__YOUR OBJECTIVE__
Transcribe the data word for word, starting at the line that contains "Para envíos dentro de la" and stopping after the line that contains "００％の「プレミアム 蟹水つけ麺」を6月に". Leave the pictures out of your answer.

==================================================

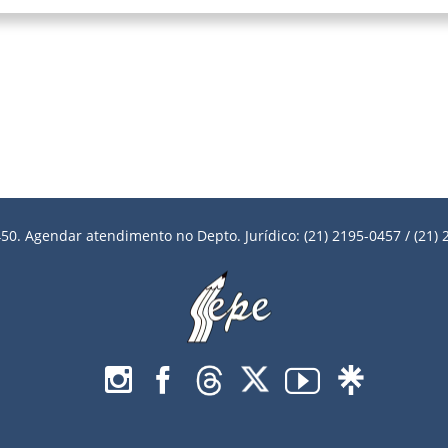
50. Agendar atendimento no Depto. Jurídico: (21) 2195-0457 / (21) 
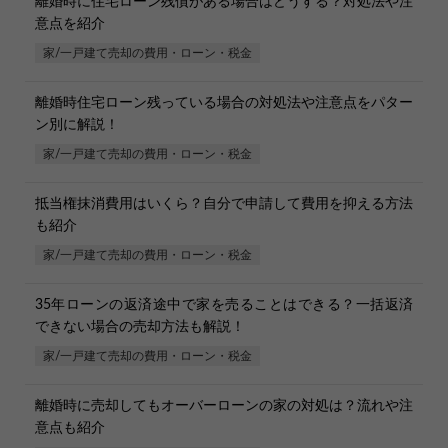
離婚時に住宅ローン残債がある場合はどうする？対処法や注
意点を紹介
家/一戸建て売却の費用・ローン・税金
離婚時住宅ローン残っている場合の対処法や注意点をパター
ン別に解説！
家/一戸建て売却の費用・ローン・税金
抵当権抹消費用はいくら？自分で申請して費用を抑える方法
も紹介
家/一戸建て売却の費用・ローン・税金
35年ローンの返済途中で家を売ることはできる？一括返済
できない場合の売却方法も解説！
家/一戸建て売却の費用・ローン・税金
離婚時に売却してもオーバーローンの家の対処は？流れや注
意点も紹介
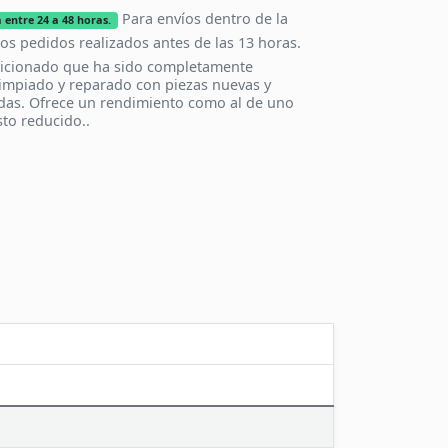
Para envíos dentro de la
 entre 24 a 48 horas.
los pedidos realizados antes de las 13 horas.
icionado que ha sido completamente
impiado y reparado con piezas nuevas y
das. Ofrece un rendimiento como al de uno
to reducido..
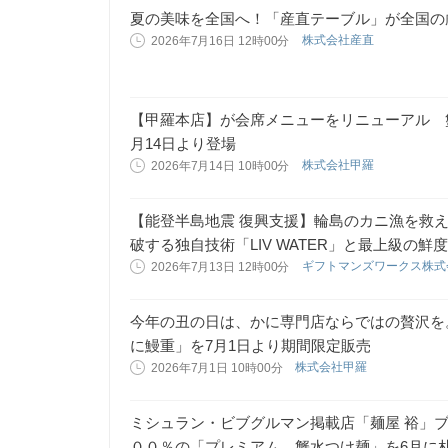
夏の美味を全国へ！「産直テーブル」が全国の
株式会社産直
2026年7月16日 12時00分
【甲羅本店】が会席メニューをリニューアル 
月14日より登場
株式会社甲羅
2026年7月14日 10時00分
【能登半島地震 復興支援】輪島のカニ漁を救
破する独自技術「LIV WATER」と最上級の
ギフトマンズワークス株
2026年7月13日 12時00分
今年の丑の日は、かに専門店ならではの贅沢を
に鰻重」を7月1日より期間限定販売
株式会社甲羅
2026年7月1日 10時00分
ミシュラン・ビブグルマン掲載店「麺屋 裕」
００％の「プレミアム 蟹水つけ麺」を6月に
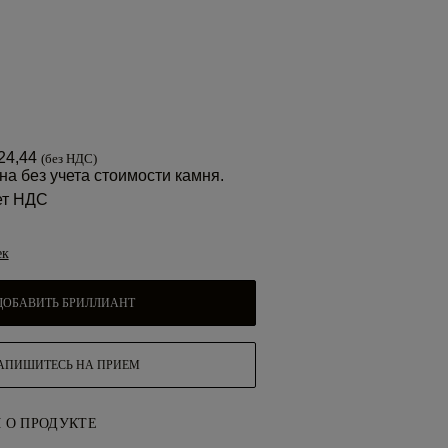
24,44
(без НДС)
на без учета стоимости камня.
ет НДС
ек
ДОБАВИТЬ БРИЛЛИАНТ
АПИШИТЕСЬ НА ПРИЕМ
 О ПРОДУКТЕ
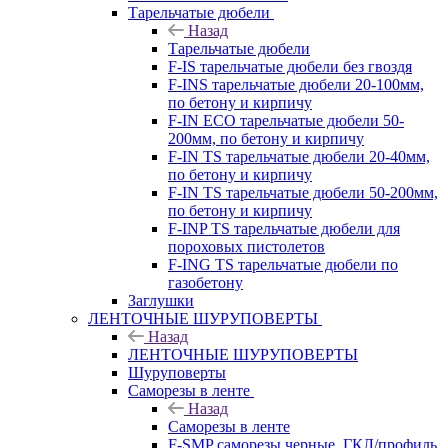
Тарельчатые дюбели
Назад
Тарельчатые дюбели
F-IS тарельчатые дюбели без гвоздя
F-INS тарельчатые дюбели 20-100мм,
по бетону и кирпичу
F-IN ECO тарельчатые дюбели 50-
200мм, по бетону и кирпичу
F-IN TS тарельчатые дюбели 20-40мм,
по бетону и кирпичу
F-IN TS тарельчатые дюбели 50-200мм,
по бетону и кирпичу
F-INP TS тарельчатые дюбели для
пороховых пистолетов
F-ING TS тарельчатые дюбели по
газобетону
Заглушки
ЛЕНТОЧНЫЕ ШУРУПОВЕРТЫ
Назад
ЛЕНТОЧНЫЕ ШУРУПОВЕРТЫ
Шуруповерты
Саморезы в ленте
Назад
Саморезы в ленте
F-SMP саморезы черные, ГКЛ/профиль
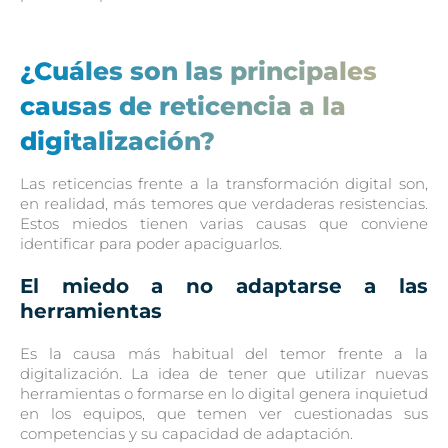
¿Cuáles son las principales
causas de reticencia a la
digitalización?
Las reticencias frente a la transformación digital son,
en realidad, más temores que verdaderas resistencias.
Estos miedos tienen varias causas que conviene
identificar para poder apaciguarlos.
El miedo a no adaptarse a las
herramientas
Es la causa más habitual del temor frente a la
digitalización. La idea de tener que utilizar nuevas
herramientas o formarse en lo digital genera inquietud
en los equipos, que temen ver cuestionadas sus
competencias y su capacidad de adaptación.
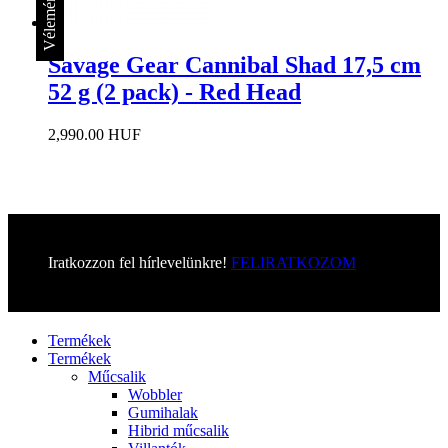
Vélemények
Savage Gear Cannibal Shad 17,5 cm
52 g (2 pack) - Red Head
2,990.00 HUF
Iratkozzon fel hírlevelünkre!
FELIRATKOZOM
Menü
Termékek
Termékek
Műcsalik
Wobbler
Gumihalak
Hibrid műcsalik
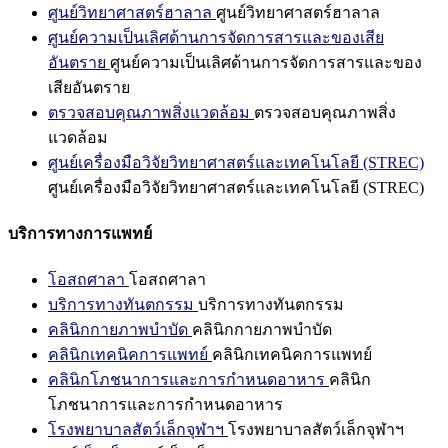
ศูนย์วิทยาศาสตร์ฮาลาล
ศูนย์วิทยาศาสตร์ฮาลาล
ศูนย์ความเป็นเลิศด้านการจัดการสารและของเสีย
อันตราย
ศูนย์ความเป็นเลิศด้านการจัดการสารและของ
เสียอันตราย
ตรวจสอบคุณภาพสิ่งแวดล้อม
ตรวจสอบคุณภาพสิ่ง
แวดล้อม
ศูนย์เครื่องมือวิจัยวิทยาศาสตร์และเทคโนโลยี (STREC)
ศูนย์เครื่องมือวิจัยวิทยาศาสตร์และเทคโนโลยี (STREC)
บริการทางการแพทย์
โอสถศาลา
โอสถศาลา
บริการทางทันตกรรม
บริการทางทันตกรรม
คลินิกกายภาพบำบัด
คลินิกกายภาพบำบัด
คลินิกเทคนิคการแพทย์
คลินิกเทคนิคการแพทย์
คลินิกโภชนาการและการกำหนดอาหาร
คลินิก
โภชนาการและการกำหนดอาหาร
โรงพยาบาลสัตว์เล็กจุฬาฯ
โรงพยาบาลสัตว์เล็กจุฬาฯ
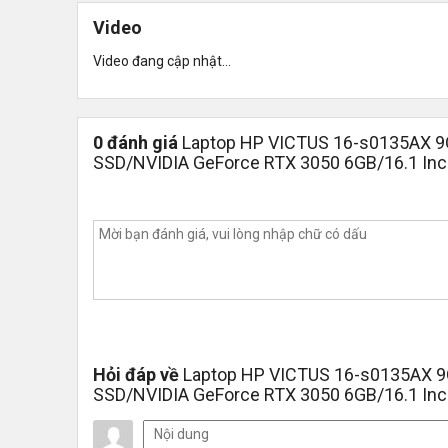
Video
Video đang cập nhật...
0 đánh giá
Laptop HP VICTUS 16-s0135AX 
SSD/NVIDIA GeForce RTX 3050 6GB/16.1 Inc
Hỏi đáp về
Laptop HP VICTUS 16-s0135AX 
SSD/NVIDIA GeForce RTX 3050 6GB/16.1 Inc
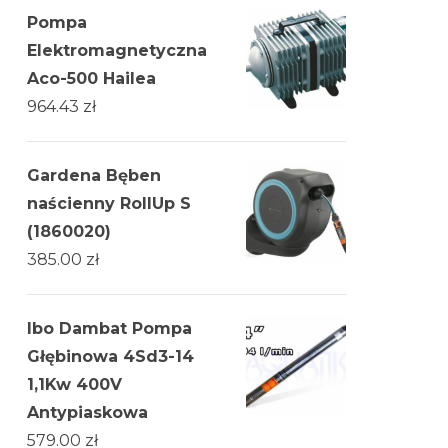
Pompa
Elektromagnetyczna
Aco-500 Hailea
964.43
zł
Gardena Bęben
naścienny RollUp S
(1860020)
385.00
zł
Ibo Dambat Pompa
Głębinowa 4Sd3-14
1,1Kw 400V
Antypiaskowa
579.00
zł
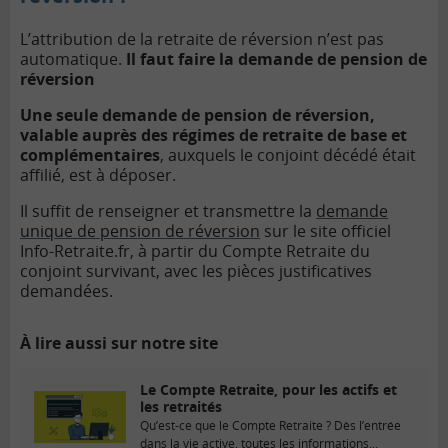
L’attribution de la retraite de réversion n’est pas
automatique.
Il faut faire la demande de pension de
réversion
U
ne seule demande de pension de réversion,
valable auprès des régimes de retraite de base et
complémentaires
, auxquels le conjoint décédé était
affilié, est à déposer.
Il suffit de renseigner et transmettre la
demande
unique de pension de réversion
sur le site officiel
Info-Retraite.fr, à partir du Compte Retraite du
conjoint survivant, avec les pièces justificatives
demandées.
À lire aussi sur notre site
Le Compte Retraite, pour les actifs et
les retraités
Qu’est-ce que le Compte Retraite ? Dès l’entrée
dans la vie active, toutes les informations...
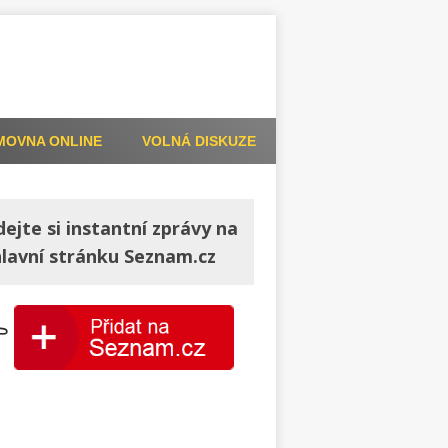
MOVNA ONLINE
VOLNÁ DISKUZE
dejte si instantní zprávy na
hlavní stránku Seznam.cz
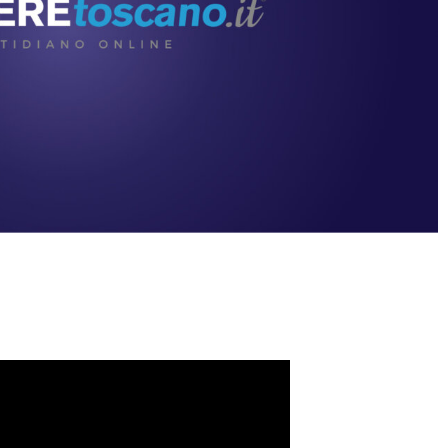
Condividere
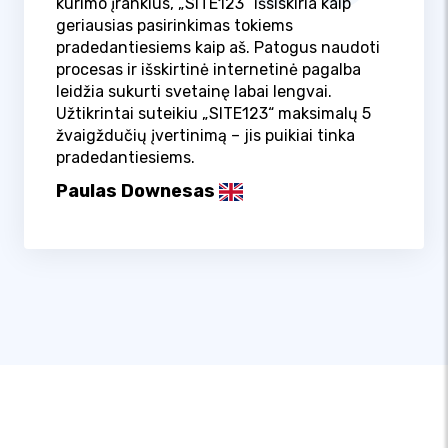
kūrimo įrankius, „SITE123“ išsiskiria kaip
geriausias pasirinkimas tokiems
pradedantiesiems kaip aš. Patogus naudoti
procesas ir išskirtinė internetinė pagalba
leidžia sukurti svetainę labai lengvai.
Užtikrintai suteikiu „SITE123“ maksimalų 5
žvaigždučių įvertinimą – jis puikiai tinka
pradedantiesiems.
Paulas Downesas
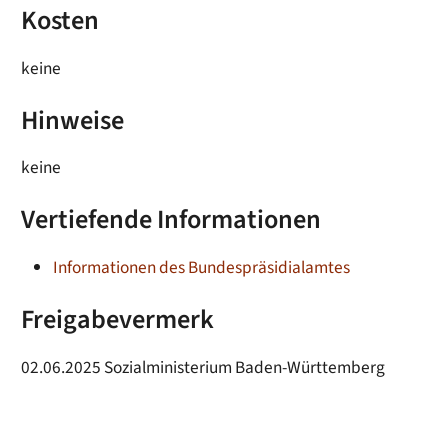
Kosten
keine
Hinweise
keine
Vertiefende Informationen
Informationen des Bundespräsidialamtes
Freigabevermerk
02.06.2025 Sozialministerium Baden-Württemberg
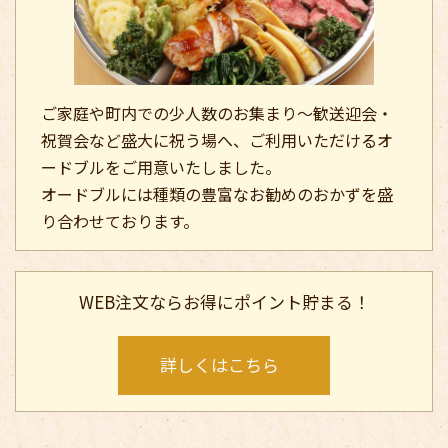
ご家庭や町内での少人数のお集まり～歓送迎会・
祝賀会など盛大に祝う場へ、ご利用いただけるオ
ードブルをご用意いたしました。
オードブルには種類の豊富なお勧めのおかずを盛
り合わせております。
WEB注文ならお得にポイント貯まる！
詳しくはこちら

==================================================

__OUTPUT__
Para envíos dentro de la
 entre 24 a 48 horas.
los pedidos realizados antes de las 13 horas.
icionado que ha sido completamente
impiado y reparado con piezas nuevas y
das. Ofrece un rendimiento como al de uno
to reducido..
夏の美味を全国へ！「産直テーブル」が全国の
株式会社産直
2026年7月16日 12時00分
【甲羅本店】が会席メニューをリニューアル 
月14日より登場
株式会社甲羅
2026年7月14日 10時00分
【能登半島地震 復興支援】輪島のカニ漁を救
破する独自技術「LIV WATER」と最上級の
ギフトマンズワークス株
2026年7月13日 12時00分
今年の丑の日は、かに専門店ならではの贅沢を
に鰻重」を7月1日より期間限定販売
株式会社甲羅
2026年7月1日 10時00分
ミシュラン・ビブグルマン掲載店「麺屋 裕」
００％の「プレミアム 蟹水つけ麺」を6月に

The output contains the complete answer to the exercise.